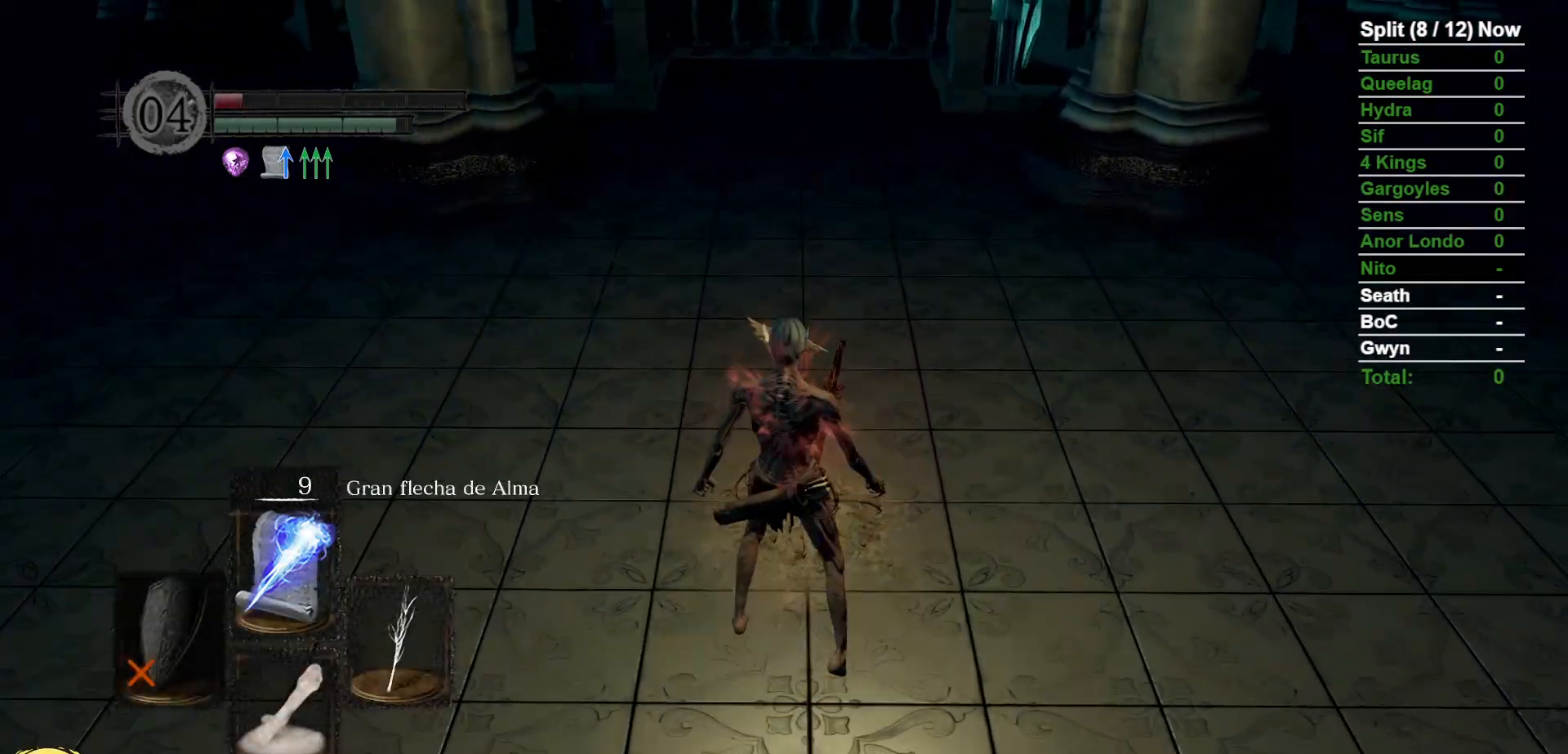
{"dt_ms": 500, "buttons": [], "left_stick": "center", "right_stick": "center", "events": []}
==========
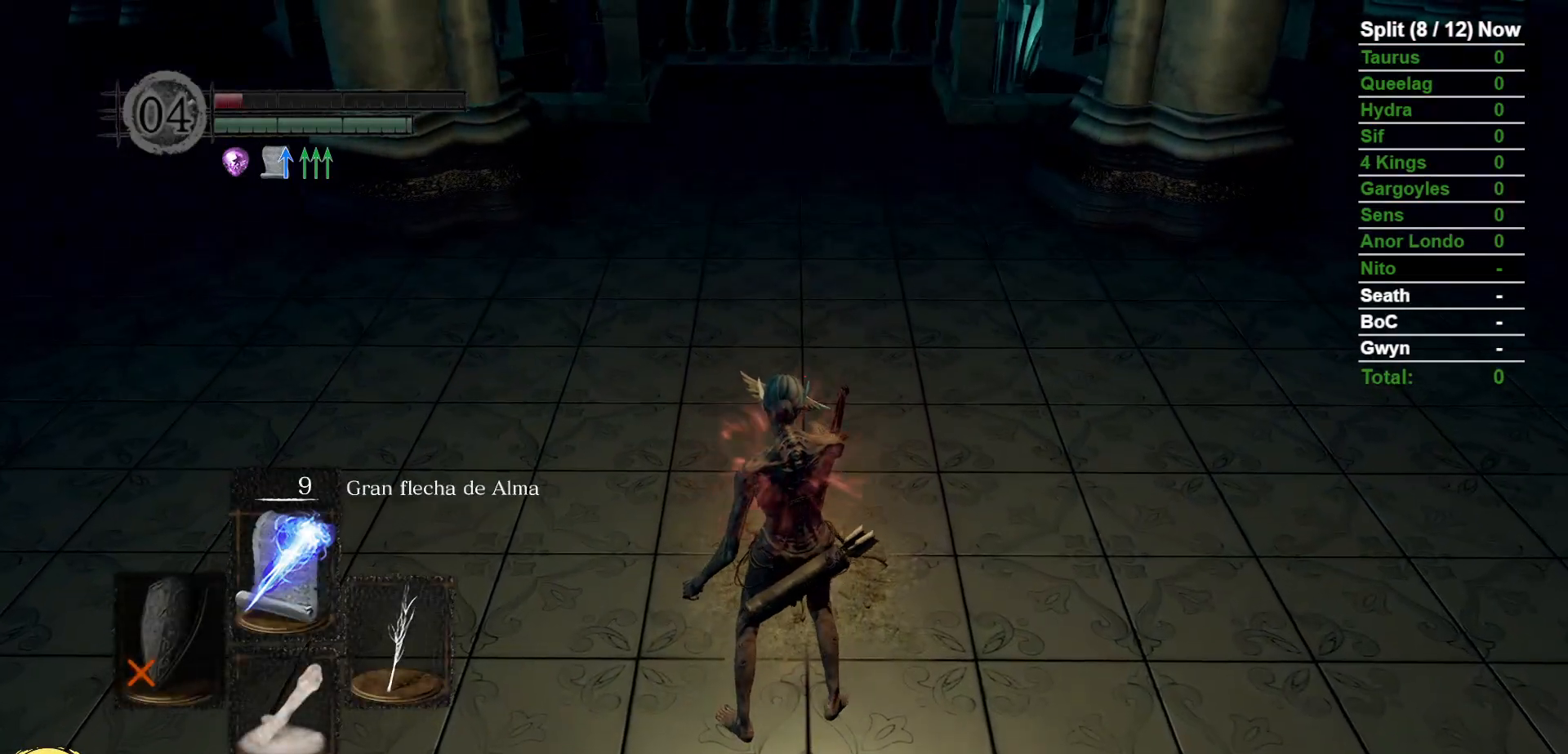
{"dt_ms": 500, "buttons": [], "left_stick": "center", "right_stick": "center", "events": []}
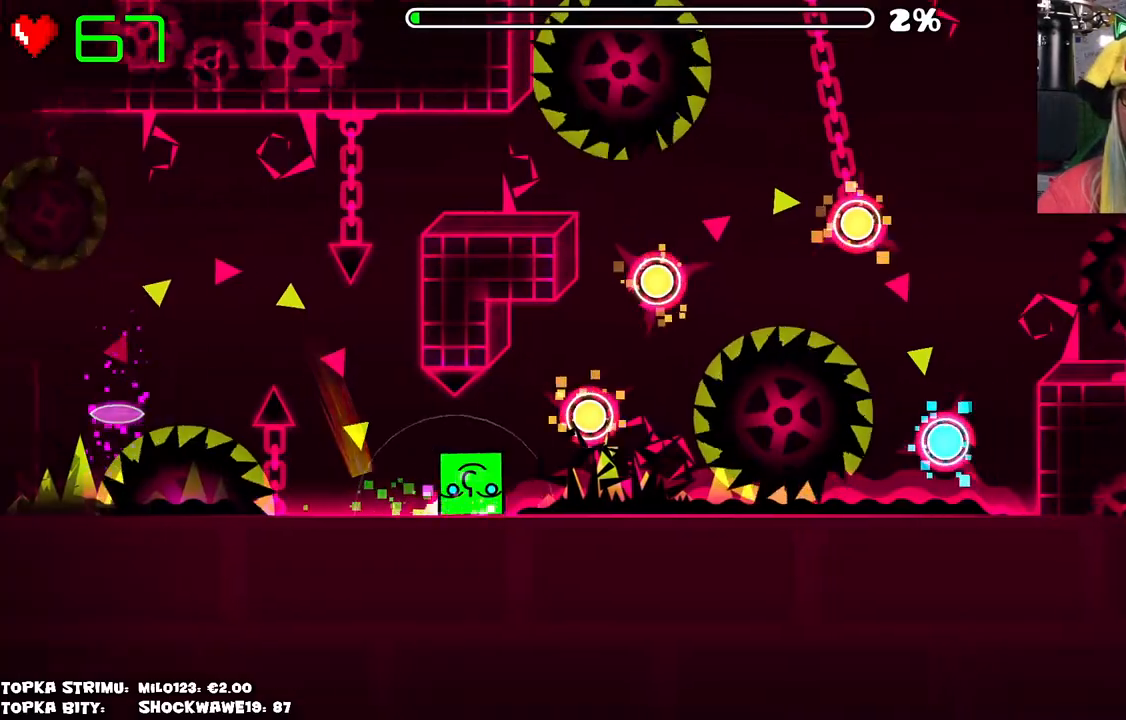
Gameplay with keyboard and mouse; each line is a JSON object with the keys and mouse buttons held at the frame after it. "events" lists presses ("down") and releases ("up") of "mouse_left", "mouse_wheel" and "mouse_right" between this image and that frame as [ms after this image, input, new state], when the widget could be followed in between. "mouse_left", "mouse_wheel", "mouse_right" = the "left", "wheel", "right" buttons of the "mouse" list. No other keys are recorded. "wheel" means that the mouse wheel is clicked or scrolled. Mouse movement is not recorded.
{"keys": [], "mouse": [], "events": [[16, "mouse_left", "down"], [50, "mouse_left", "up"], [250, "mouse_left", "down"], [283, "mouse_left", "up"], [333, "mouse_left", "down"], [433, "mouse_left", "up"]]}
==========
WORK INSTRUCTION:
Filter the entries down to the lines containing "mouse". Copy each of those lines.

EXERCISE RESPONSE:
Gameplay with keyboard and mouse; each line is a JSON object with the keys and mouse buttons held at the frame after it. "events" lists presses ("down") and releases ("up") of "mouse_left", "mouse_wheel" and "mouse_right" between this image and that frame as [ms after this image, input, new state], when the widget could be followed in between. "mouse_left", "mouse_wheel", "mouse_right" = the "left", "wheel", "right" buttons of the "mouse" list. No other keys are recorded. "wheel" means that the mouse wheel is clicked or scrolled. Mouse movement is not recorded.
{"keys": [], "mouse": [], "events": [[16, "mouse_left", "down"], [50, "mouse_left", "up"], [250, "mouse_left", "down"], [283, "mouse_left", "up"], [333, "mouse_left", "down"], [433, "mouse_left", "up"]]}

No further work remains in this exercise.